Tales from the Crypt is a great show as a whole, and should be remembered as such. It doesn't exactly fall off a cliff after the second season, it just doesn't manage to return to those lofty heights again. The third season actually has some of my favorite episodes and there are standouts still in the seasons after. It's just that one of the things that makes Tales from the Crypt so notable is the absolute level of greatness it achieved through much of the second season. It's some of the best TV of all time — arguably the best in all of TV and movies, given the advantages of the format (I'm not sure something like Cutting Cards could even work in a longer format, and the rapid plotting and short runtime I think often help to create more interesting, better-focused stories — an argument shouldn't have to be made for the TV format these days though). There's simply nothing else like it, with the big four episodes reviewed above being the ultimate examples of the show at its best.

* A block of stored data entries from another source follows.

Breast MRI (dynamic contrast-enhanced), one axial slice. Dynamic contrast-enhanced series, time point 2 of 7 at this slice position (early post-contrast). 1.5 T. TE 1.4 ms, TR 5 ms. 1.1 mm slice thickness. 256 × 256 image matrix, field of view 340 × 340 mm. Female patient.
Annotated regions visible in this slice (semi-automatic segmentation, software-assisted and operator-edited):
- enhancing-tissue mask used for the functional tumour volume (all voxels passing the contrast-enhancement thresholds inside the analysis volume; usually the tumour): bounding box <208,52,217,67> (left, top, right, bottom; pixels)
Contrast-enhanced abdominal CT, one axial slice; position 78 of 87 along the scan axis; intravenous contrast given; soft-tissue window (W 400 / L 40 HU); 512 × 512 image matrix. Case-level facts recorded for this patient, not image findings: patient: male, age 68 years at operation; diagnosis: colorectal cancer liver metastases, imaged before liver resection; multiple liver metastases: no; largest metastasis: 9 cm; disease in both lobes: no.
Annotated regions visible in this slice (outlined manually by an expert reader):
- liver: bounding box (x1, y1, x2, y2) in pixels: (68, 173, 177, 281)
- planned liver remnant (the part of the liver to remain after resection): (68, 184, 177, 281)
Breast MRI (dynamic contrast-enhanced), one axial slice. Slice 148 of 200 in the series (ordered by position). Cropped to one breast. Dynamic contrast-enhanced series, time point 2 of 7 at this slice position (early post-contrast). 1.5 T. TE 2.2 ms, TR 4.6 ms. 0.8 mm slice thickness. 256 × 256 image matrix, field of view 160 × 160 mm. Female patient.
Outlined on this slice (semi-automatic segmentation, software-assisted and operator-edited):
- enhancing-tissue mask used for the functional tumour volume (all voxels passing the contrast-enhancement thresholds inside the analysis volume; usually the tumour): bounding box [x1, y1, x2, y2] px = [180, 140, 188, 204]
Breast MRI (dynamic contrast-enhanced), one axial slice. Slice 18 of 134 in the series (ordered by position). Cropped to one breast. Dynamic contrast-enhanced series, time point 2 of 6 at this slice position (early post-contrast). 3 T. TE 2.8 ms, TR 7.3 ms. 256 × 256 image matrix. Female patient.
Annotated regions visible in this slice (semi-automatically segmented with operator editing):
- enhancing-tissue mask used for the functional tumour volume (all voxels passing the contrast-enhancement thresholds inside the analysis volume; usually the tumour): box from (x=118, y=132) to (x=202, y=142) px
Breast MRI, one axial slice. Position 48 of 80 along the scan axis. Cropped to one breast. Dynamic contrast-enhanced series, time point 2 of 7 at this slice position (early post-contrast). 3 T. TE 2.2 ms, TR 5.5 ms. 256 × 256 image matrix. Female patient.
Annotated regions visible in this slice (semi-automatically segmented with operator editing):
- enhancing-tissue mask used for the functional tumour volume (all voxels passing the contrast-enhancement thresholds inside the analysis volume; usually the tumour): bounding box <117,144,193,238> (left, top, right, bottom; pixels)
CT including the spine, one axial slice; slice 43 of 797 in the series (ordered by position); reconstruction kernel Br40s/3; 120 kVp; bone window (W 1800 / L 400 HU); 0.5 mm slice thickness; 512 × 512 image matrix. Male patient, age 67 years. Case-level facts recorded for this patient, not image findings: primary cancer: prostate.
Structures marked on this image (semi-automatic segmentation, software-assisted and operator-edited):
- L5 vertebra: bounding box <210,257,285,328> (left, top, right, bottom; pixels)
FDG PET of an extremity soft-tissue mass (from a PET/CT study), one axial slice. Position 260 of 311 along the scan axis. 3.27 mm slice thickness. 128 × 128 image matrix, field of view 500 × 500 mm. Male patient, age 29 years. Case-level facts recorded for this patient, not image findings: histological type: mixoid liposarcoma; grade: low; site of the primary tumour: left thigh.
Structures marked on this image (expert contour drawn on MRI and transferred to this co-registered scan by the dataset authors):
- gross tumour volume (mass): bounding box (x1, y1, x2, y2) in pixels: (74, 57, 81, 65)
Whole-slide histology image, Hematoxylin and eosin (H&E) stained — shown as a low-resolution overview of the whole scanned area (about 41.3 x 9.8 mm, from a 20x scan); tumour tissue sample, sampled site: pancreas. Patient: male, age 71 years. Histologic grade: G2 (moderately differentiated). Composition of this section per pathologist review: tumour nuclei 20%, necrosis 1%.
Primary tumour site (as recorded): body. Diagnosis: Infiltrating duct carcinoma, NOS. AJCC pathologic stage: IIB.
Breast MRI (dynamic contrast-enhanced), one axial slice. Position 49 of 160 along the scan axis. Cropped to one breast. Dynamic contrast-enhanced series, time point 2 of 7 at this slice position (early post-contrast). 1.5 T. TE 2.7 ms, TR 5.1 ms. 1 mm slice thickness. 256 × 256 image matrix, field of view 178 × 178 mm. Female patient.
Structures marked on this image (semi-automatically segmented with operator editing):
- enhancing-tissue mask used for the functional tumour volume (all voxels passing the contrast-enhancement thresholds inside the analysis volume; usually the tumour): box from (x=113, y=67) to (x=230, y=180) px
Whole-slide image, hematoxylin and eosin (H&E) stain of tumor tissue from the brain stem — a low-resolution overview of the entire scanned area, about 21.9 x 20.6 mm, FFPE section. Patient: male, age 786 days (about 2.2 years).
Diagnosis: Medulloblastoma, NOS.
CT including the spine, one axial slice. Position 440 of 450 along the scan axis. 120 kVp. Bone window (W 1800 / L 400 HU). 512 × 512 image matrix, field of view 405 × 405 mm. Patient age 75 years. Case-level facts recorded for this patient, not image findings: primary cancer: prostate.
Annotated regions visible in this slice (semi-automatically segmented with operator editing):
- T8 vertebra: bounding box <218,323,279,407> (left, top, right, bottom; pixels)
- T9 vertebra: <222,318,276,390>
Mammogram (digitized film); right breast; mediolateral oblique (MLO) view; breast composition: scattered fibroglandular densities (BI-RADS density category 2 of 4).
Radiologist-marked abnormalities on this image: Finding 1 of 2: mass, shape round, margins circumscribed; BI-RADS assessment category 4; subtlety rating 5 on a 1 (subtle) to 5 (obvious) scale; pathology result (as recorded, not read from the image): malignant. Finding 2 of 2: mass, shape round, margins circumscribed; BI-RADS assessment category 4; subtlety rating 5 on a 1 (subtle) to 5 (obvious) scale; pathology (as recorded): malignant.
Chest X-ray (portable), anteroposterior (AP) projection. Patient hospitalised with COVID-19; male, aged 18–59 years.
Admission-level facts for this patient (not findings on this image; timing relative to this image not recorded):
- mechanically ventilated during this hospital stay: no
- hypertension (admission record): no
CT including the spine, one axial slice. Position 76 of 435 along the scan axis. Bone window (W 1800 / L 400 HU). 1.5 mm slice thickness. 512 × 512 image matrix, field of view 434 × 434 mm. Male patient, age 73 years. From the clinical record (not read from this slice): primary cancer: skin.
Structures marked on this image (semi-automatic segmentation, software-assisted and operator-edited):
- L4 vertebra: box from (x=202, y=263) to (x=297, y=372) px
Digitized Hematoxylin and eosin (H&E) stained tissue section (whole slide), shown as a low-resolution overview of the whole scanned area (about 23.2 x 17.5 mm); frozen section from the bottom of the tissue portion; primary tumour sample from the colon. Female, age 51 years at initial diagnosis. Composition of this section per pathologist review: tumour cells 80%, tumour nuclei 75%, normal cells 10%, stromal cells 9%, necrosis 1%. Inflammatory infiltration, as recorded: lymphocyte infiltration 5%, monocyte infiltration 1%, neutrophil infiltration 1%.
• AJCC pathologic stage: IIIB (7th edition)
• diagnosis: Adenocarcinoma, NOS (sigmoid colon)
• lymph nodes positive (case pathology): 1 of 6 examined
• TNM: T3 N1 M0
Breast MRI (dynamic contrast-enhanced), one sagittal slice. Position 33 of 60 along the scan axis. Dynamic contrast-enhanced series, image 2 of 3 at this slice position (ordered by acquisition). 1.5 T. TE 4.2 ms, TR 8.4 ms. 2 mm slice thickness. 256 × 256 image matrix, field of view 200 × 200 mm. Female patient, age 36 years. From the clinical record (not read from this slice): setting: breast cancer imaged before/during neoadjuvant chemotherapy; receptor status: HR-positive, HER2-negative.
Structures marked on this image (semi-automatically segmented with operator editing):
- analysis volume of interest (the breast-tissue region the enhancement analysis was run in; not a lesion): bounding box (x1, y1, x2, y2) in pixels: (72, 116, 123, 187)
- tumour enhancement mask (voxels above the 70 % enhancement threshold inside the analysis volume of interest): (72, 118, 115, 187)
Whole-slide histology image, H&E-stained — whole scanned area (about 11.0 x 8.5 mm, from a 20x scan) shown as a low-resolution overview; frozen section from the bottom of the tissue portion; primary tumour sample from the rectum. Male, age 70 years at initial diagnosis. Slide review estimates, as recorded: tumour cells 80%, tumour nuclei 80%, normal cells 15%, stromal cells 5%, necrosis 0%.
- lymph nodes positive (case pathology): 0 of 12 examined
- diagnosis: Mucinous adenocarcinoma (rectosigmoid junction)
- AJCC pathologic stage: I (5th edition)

It's an interesting exercise to consider what the greatest of the episodes have in common, and what makes them so special. They're all based on genuinely great, unforgettable stories of course (there are a lot of weak episodes deriving I think from the fact that they relied too much on the comics for material) but also the actors are perfect for their roles — so much so that you couldn't imagine anyone else doing it — and there's a unique style and direction, expertly executed, in the score, cinematography, etc. It's top-tier directors, producers, and actors letting loose and making incredible, riotous stuff. It's some of the most fun you can have watching TV.

So with all this in mind, I find it odd that we rarely hear about Tales from the Crypt. The franchise has been in the news in recent years with talk of an M. Night Shyamalan reboot (which apparently is dead for now), but it's not a show that comes up a lot in discussions of the greatest TV shows. I've found two possible explanations for this. The first is that it's from another era, long before what most people these days see as the rise of premium TV through, ironically, other HBO shows The Sopranos and The Wire. Tales from the Crypt is all on its own as premium TV released around the same time as excellent network TV like The Simpsons and Seinfeld. It may not have distinguished itself well too due to the gore and dark humor that only a limited audience would be interested in. That's unfortunate because it really is an historically great show. The second explanation is that they screwed up the DVD release and other resale, with copyright issues playing some role I understand. It did occur to me on reading about this that I'd never seen DVDs for the show, and it doesn't seem like good-quality ones are easy to find. That would explain how the show could have slipped from being a hit franchise to falling mostly out of the popular consciousness, in an era of nostalgia for '90s (in this case mostly early '90s) content.

Regardless of how the show slipped from public memory or why, it shouldn't have. Consider this a vote in favor of Tales from the Crypt being among the greatest television shows of all time. I highly recommend it, with the best episodes reviewed above being must-watches for everyone.